I had hoped that I would be able to find work but have only been able to find part time, low income jobs. Barley enough to pay for my daughters school, and the few bills I have. Let alone try and find a rental in this absurdly expensive area. If I did not have family to lean on I would either be back in AZ away from my child or on the streets so I am thankful that I have a place to go. At the same time, I hate it here.
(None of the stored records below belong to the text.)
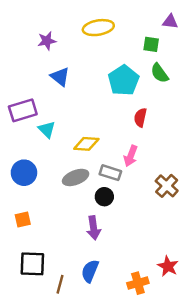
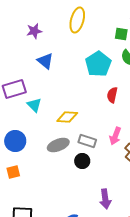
yellow ellipse: (98, 28) -> (77, 20), turned -65
pink arrow: (131, 156) -> (115, 136), moved
orange square: (23, 219) -> (13, 172), moved
purple arrow: (94, 228) -> (105, 199), moved

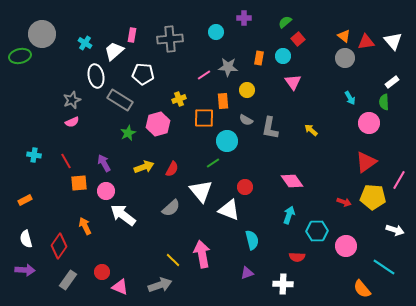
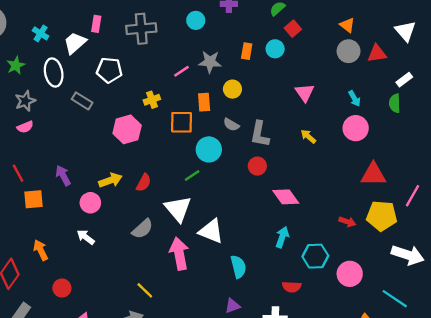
red triangle: (366, 42) -> (377, 54), moved
pink triangle: (293, 82) -> (305, 93), moved
gray rectangle: (120, 100) -> (82, 101), size x0.7
pink circle: (369, 123) -> (356, 128), moved
green star: (128, 133) -> (16, 65), moved
red triangle: (366, 162) -> (373, 174), turned 35
red circle: (245, 187) -> (257, 166), moved
pink circle: (106, 191) -> (90, 203), moved
white arrow: (123, 215) -> (86, 237), size x0.6
white arrow: (395, 230) -> (408, 255), size x1.5
pink arrow: (202, 254) -> (179, 254), moved
red circle: (102, 272) -> (62, 288), moved

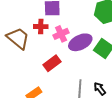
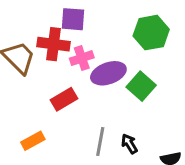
red cross: (41, 27) -> (53, 44), size x1.5

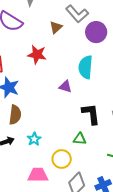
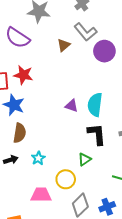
red star: (37, 55) -> (23, 75), moved
cyan semicircle: (86, 67) -> (95, 105), moved
green triangle: (80, 139) -> (85, 159), turned -40

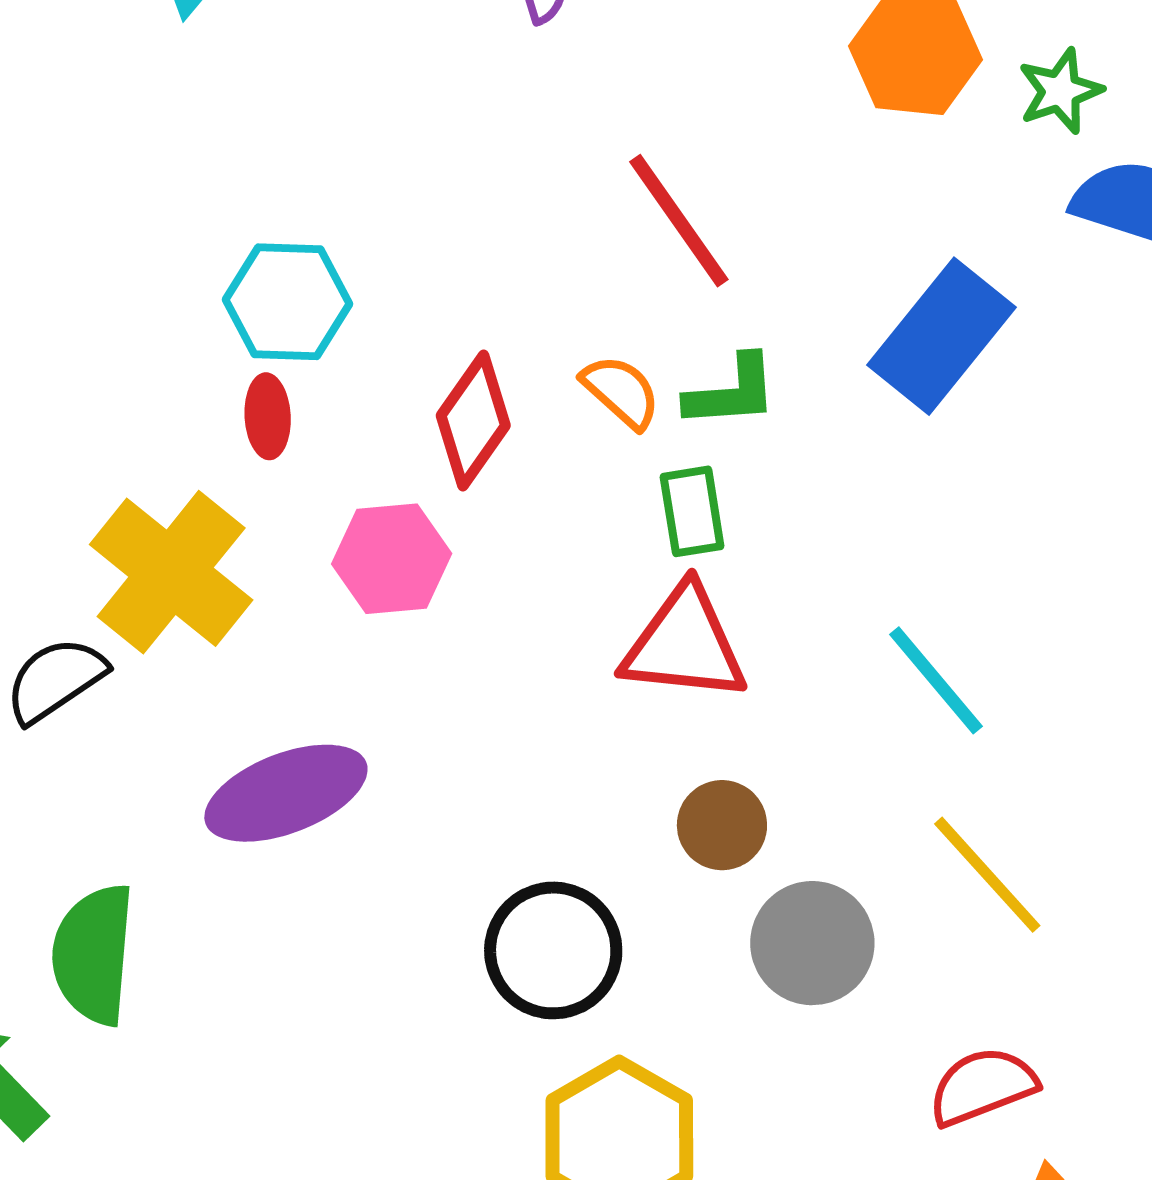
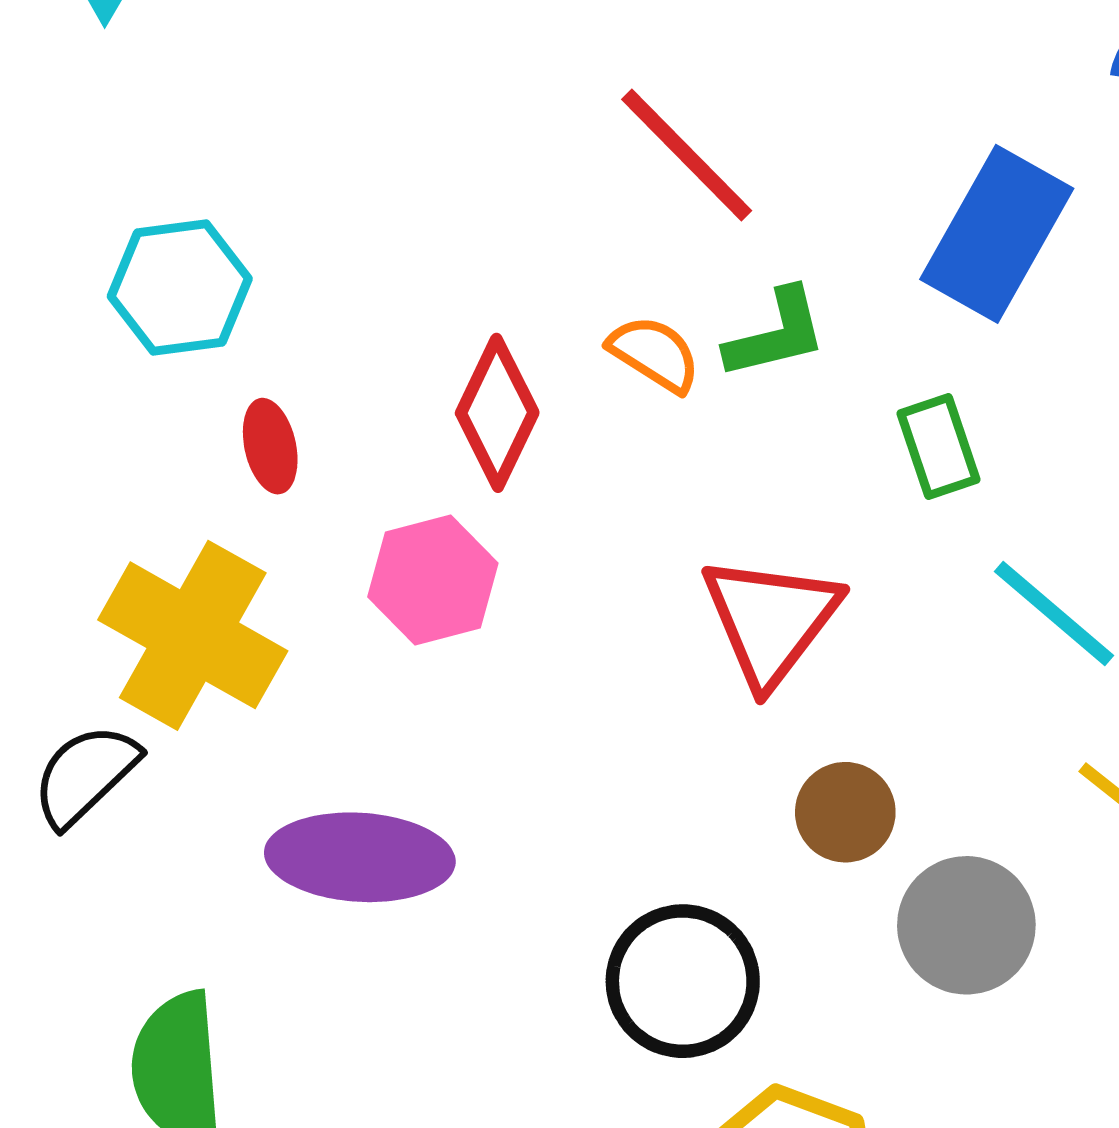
cyan hexagon: (288, 302) -> (180, 288), moved
green rectangle: (692, 511) -> (939, 447), moved
red triangle: (684, 644) -> (771, 620), turned -49
purple ellipse: (286, 793) -> (360, 857), turned 34

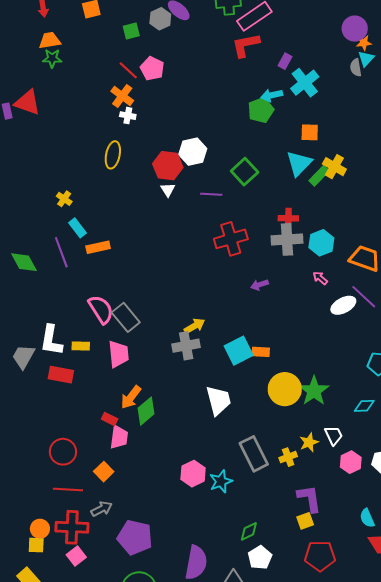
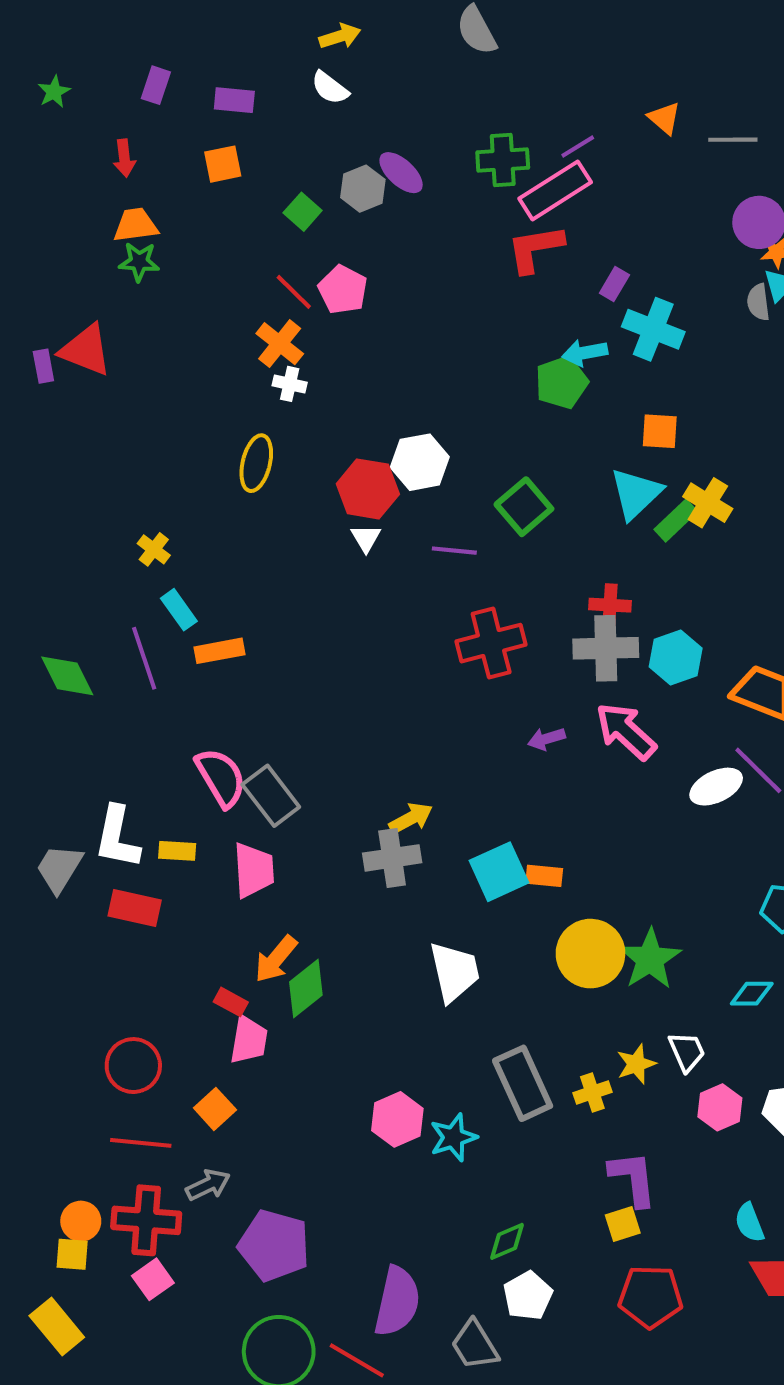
green square: (131, 31) -> (303, 212), turned -36
cyan cross: (305, 83) -> (653, 329), turned -32
pink arrow: (320, 278) -> (626, 731), moved, size x2.0

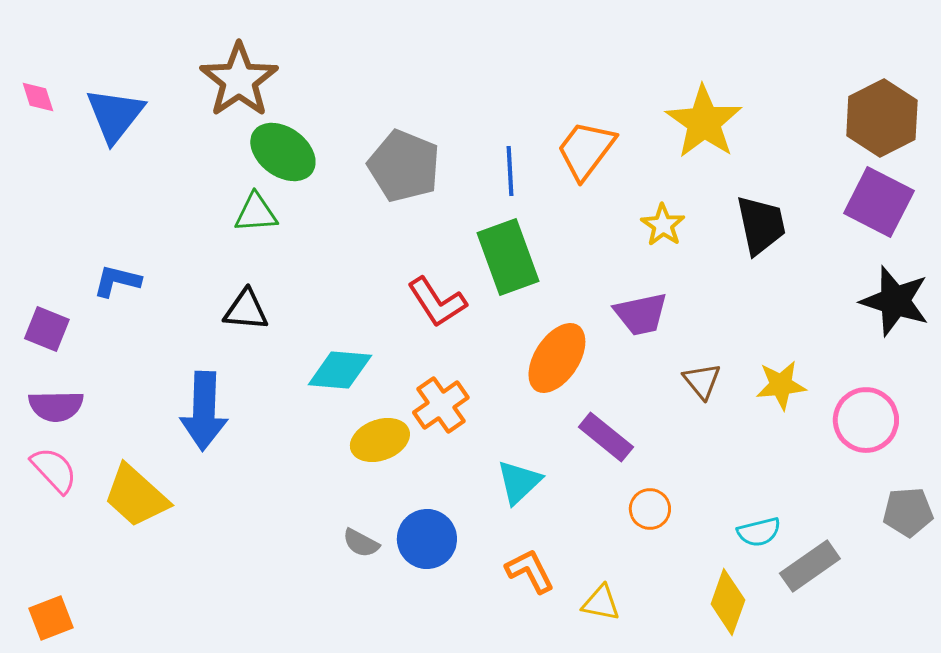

On one hand I think it's only been six months it's ok it takes time to build things. On the other I think it's been six months, what the hell are you doing with your life get it together you piece of ****. I miss the life I had in AZ and I'm having a hard time excepting my new reality. And Everytime I start to, my ex comes around and trys to work her way back in to my life, when I refuse she gets angry and trys to make my life difficult and then it sets off all the original emotions from the breakup. Betrayal, resentment, and anger. Because I'm still holding on to this anger I can't seem to meet anyone, romantically or friendly. 

I'm lonely and want friends and would like to find someone to date but I have no motivation to put my self out there. I feel I have nothing to offer, I was once a very confident person but my confidence has slowly been chipped away over the last year during and since the split.

I'm kind or rambling at this point but I guess the bottom line is, I'm lost, I'm lonely, I'm discouraged, I'm angry, I'm poor and struggling, and I'm not sure how to pull myself out of this and move on.


----------



## Marc878 (Aug 26, 2015)

It's an adjustment. If you can learn to live alone for awhile you'll be doing yourself and your future a big favor.

As far as the X if you can't keep a hard 180 no contact you'll continue to wallow in what you're in now.

Making excuses of we have a kid together is BS. You can coparent effectively and cut your X out except emails or texts child only.

Your life and phone are in your control and no one else's.

Get strong and keep walikng


----------